Little brown bat; fungus on dorsal surface of wing and tail membranes, NYDEC
The journal Science just reported that at least one species, the most common one, the little brown bat, will almost certainly become extinct in the northeast in 16 years.
The Fish and Wildlife Service is tracking the inexorable spread, which now reaches to Oklahoma, Ontario and Tennessee. The wildlife service just ordered caves closed to people as far west as Colorado, Wyoming, South Dakota, Nebraska and Kansas.
So far there’s no population of bats that’s immune to the disease, Hicks says, but species have different levels of vulnerability.
The little brown bat (Myotis lucifugus) and northern long-eared bat (Myotis septentrionalis) are hit the worst, followed by the tri-colored or eastern Eastern pipistrelle (Perimyotis subflavus).
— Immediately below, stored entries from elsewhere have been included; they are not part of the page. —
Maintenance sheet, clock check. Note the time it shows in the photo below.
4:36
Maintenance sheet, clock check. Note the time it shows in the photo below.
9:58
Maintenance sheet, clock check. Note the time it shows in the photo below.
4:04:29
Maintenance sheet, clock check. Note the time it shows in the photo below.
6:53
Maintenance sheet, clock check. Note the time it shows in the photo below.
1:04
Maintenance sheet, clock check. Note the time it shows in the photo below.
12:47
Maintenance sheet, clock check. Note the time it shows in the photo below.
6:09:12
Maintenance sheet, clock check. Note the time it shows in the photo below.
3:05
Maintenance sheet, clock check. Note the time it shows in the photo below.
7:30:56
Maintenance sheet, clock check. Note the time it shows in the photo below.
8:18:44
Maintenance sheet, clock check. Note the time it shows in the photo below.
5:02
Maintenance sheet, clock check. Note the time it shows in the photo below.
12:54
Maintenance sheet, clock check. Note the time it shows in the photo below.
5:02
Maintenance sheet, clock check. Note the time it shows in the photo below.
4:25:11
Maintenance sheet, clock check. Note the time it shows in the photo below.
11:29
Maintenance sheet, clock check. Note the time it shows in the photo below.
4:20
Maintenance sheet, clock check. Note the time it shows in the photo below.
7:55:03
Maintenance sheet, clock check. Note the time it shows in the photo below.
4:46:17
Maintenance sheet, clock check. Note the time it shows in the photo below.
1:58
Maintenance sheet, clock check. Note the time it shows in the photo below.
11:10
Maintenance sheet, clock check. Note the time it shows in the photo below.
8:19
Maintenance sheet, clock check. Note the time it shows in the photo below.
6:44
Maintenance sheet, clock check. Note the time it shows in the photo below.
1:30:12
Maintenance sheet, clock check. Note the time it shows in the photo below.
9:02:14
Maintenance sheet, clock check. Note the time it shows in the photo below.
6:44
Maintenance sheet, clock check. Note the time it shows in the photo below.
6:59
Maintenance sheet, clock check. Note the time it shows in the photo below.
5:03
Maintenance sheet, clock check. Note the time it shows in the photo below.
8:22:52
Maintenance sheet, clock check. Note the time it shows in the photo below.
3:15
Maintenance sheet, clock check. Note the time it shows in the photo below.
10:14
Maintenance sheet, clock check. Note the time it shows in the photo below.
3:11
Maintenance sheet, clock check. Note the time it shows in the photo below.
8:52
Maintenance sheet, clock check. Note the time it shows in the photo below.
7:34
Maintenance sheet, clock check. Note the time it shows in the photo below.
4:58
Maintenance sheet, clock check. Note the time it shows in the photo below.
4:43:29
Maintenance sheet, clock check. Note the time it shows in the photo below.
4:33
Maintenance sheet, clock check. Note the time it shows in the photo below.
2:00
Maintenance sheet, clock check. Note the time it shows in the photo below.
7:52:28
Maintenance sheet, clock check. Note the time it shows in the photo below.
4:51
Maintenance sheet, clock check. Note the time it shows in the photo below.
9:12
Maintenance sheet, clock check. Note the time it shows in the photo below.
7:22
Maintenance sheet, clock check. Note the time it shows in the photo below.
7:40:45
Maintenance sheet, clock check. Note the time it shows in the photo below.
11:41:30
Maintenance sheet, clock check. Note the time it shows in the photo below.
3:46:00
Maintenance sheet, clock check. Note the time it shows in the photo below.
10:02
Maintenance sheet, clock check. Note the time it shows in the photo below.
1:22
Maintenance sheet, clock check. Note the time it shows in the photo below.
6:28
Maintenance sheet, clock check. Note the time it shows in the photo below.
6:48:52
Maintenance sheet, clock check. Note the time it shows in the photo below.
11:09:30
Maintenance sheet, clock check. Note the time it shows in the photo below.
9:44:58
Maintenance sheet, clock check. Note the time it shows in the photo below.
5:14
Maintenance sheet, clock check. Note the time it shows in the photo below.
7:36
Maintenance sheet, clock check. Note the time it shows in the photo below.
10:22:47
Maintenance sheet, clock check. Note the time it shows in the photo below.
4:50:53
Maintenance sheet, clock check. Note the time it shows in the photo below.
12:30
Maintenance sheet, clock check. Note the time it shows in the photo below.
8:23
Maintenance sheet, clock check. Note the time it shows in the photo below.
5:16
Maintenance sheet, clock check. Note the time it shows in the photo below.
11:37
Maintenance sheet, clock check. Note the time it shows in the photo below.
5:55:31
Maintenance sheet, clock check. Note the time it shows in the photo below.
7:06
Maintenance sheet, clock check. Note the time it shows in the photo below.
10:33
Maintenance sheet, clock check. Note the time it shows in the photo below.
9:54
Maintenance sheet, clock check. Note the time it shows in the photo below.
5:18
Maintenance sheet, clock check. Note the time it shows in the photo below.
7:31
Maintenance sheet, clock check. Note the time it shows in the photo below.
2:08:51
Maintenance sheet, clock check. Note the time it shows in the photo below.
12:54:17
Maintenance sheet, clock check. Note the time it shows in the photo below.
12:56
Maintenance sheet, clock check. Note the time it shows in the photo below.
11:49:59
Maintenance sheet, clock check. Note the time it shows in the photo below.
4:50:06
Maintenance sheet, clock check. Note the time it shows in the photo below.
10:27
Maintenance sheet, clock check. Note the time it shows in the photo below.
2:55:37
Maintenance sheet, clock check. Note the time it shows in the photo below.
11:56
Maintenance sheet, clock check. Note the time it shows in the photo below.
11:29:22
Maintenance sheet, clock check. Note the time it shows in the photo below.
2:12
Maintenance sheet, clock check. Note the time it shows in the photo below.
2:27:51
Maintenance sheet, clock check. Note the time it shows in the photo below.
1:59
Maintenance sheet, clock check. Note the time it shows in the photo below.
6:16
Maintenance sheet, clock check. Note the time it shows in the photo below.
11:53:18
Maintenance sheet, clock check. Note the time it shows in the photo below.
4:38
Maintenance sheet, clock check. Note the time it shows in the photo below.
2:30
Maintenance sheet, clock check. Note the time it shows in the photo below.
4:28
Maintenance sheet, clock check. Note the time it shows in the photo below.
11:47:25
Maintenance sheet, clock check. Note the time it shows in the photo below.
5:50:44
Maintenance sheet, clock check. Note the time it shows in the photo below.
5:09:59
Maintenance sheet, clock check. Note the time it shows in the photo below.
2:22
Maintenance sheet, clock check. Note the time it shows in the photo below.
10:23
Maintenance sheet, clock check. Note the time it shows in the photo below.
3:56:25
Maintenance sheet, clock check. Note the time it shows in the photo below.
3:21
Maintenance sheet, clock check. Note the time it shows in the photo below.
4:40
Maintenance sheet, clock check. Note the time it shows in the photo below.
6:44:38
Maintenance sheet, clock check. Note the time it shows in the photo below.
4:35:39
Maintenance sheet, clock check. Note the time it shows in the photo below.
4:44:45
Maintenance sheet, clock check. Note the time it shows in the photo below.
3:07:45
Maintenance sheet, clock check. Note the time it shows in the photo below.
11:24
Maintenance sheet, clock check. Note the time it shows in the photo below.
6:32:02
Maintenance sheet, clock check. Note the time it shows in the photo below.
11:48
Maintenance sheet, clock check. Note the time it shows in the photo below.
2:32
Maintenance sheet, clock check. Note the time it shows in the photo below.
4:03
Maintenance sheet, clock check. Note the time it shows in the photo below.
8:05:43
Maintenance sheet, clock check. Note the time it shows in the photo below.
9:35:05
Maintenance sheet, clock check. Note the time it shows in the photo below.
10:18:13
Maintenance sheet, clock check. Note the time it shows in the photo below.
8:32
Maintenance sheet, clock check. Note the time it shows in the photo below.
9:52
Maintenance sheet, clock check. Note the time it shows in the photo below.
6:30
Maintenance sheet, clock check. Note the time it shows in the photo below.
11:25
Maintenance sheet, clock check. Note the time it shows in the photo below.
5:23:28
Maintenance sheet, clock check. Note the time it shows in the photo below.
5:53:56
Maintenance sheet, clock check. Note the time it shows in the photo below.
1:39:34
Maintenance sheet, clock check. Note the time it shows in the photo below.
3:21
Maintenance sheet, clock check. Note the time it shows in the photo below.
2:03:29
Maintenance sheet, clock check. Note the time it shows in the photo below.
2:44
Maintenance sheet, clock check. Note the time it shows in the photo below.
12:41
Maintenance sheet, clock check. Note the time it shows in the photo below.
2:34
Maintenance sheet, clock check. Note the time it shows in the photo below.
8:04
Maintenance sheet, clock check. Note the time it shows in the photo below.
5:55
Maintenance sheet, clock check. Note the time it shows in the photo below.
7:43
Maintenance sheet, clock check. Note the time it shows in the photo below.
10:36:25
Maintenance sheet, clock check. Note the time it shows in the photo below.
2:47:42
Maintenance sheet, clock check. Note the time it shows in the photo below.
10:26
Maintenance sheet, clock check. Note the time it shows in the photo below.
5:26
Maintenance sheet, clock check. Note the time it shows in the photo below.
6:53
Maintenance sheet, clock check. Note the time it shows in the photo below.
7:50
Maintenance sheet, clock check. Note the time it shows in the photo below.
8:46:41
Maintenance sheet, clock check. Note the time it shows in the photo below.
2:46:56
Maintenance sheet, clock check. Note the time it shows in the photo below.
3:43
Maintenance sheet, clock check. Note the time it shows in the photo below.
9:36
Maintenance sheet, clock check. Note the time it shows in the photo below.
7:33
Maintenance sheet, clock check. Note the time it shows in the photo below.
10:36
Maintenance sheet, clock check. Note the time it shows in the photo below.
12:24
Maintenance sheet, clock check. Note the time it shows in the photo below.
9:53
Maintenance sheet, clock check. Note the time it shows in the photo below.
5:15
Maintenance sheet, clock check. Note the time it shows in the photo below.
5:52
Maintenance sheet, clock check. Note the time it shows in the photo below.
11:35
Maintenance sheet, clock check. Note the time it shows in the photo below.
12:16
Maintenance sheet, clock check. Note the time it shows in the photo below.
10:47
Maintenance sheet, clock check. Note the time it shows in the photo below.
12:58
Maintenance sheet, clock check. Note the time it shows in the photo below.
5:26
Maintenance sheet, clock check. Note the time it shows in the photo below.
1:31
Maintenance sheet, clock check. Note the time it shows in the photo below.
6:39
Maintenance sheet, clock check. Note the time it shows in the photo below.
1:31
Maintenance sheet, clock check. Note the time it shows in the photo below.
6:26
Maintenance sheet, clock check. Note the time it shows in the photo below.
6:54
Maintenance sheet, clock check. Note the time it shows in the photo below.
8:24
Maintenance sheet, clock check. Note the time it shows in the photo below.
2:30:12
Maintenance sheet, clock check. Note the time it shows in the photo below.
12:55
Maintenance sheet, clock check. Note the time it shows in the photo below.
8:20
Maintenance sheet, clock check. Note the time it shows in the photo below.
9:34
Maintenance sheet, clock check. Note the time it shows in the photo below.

The least impacted are the small-footed bat (Myotis leibii) and the Indiana bat (Myotis sodalis), which is endangered for other reasons. Since the largely tree-dwelling big brown bat is the most common bat in New York City, we may not even notice down here yet, Hicks says.
The current thinking is that the disease is related to something from Europe. When Hicks got the first pictures in 2006, he sent then out to colleagues around the world asking if they had seen anything like it. “From all across North America, it was ‘No, I’ve never seen anything like this.'” he says. “From Europe I heard, “‘Yeah, I’ve seen that.'” Since then genetic testing confirms the link.
The bats only catch the disease while hibernating in a cave, he says. In the spring they emerge and the fungus eventually eats through their wings and they die. While individual bats can be treated, there’s no way to keep up as the disease wipes out colonies. An individual wildlife rehabilitator like June Kasminoff, who gave a talk on the disease recently,
has a lot of work and expense taking care of 15 bats, Hicks says. “You would need half a million rehabbers. No matter how many rehabbers you had, you wouldn’t ever have enough to make a difference.”